Cuisine a la biere in Brussels

It was early May, western Europe basked in a heat wave and we were spending a weekend in Brussels, intent on some serious beer tourism. Brussels is the capital of a nation that has a great culinary tradition and a wonderful brewing heritage and it combines the two in cuisine a la biere, the style of cooking which uses beer as both ingredient and accompaniment.

A ten-minute stroll from the Cantillon brewery is L'Etoile d'Or (30 Rue des Foulons, tel. (02) 502.60.48), a restaurant that features Cantillon's lambic beer in its cookery. We ordered steak Bruxelloise, served with tangy sauce combining Cantillon Geuze and the local sharp-tasting soft white cheese and duo de poisson: salmon and John Dory with a sauce of capers and wit beer, the Belgian style of spiced wheat beer. Satisfying as the main courses were, the highlight of the meal was the dessert. Baked pear in a syrupy kriek sauce, showcased Cantillon's exceptional cherry lambic, whilst the Geuze sorbet, again using Cantillon's beer, was a refreshing revelation.

Beersel, a small town 5 miles south of Brussels, is famous for its lambic brewers and the quality of its restaurants. The best of both worlds can be found at Drie Fonteinen (The Three Fountains, 3 Herman Tierlinckplein, tel. (02) 331.06.52). As a succession of pleasingly dusty bottles of the house Kriek and geuze were brought up for us from the cellar, we dined on salmon in pajotte sauce and rabbit casseroled in Drie Fonteinen's excellent Kriek.
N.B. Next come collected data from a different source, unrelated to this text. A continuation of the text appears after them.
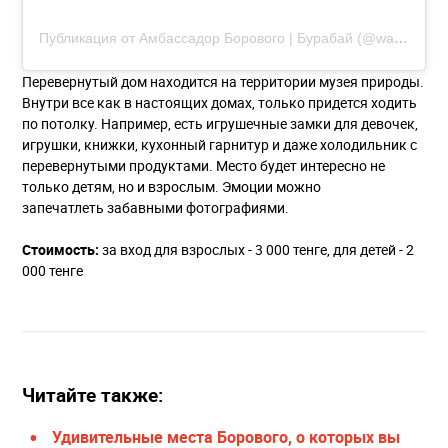
Публикация от Амбассадор Борового | Бурабай (@walk.burabay)
Перевернутый дом находится на территории музея природы.
Внутри все как в настоящих домах, только придется ходить
по потолку. Например, есть игрушечные замки для девочек,
игрушки, книжки, кухонный гарнитур и даже холодильник с
перевернутыми продуктами. Место будет интересно не
только детям, но и взрослым. Эмоции можно
запечатлеть забавными фотографиями.
Стоимость:
за вход для взрослых - 3 000 тенге, для детей - 2
000 тенге
Читайте также:
Удивительные места Борового, о которых вы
On our final day in Brussels we visited In't Spinnekopke (The Little Spider's Head, 1 Place du Jardin aux Fleurs, tel (02) 511.86.95) whose owner, Juan Rodriquez, is the author of Cuisine facile 'a la biere. The house aperitif is a pleasant mixture of cherry licquer and wit beer, and the beer list of around hundred is the most extensive of the restaurants featured here. Scallops in a sauce of Rochefort 8, a strong dark Trappist ale, was followed by fillet steak in Gouden Carolus sauce, using a strong brown ale. We finished with three different beer sorbets - brown ale, wit beer and a gorgeously coloured Kriek sorbet laced with cherries.

Anyone thinking of visiting Brussels for beer should obtain A Selective Guide to Brussels Bars, compiled by Stephen D'Arcy and published by CAMRA Brussels at Boîte no. 5, 67 Rue des Atrébates, B1040 Brussels, Belgium. At £4 this covers bars in most other large Belgian towns.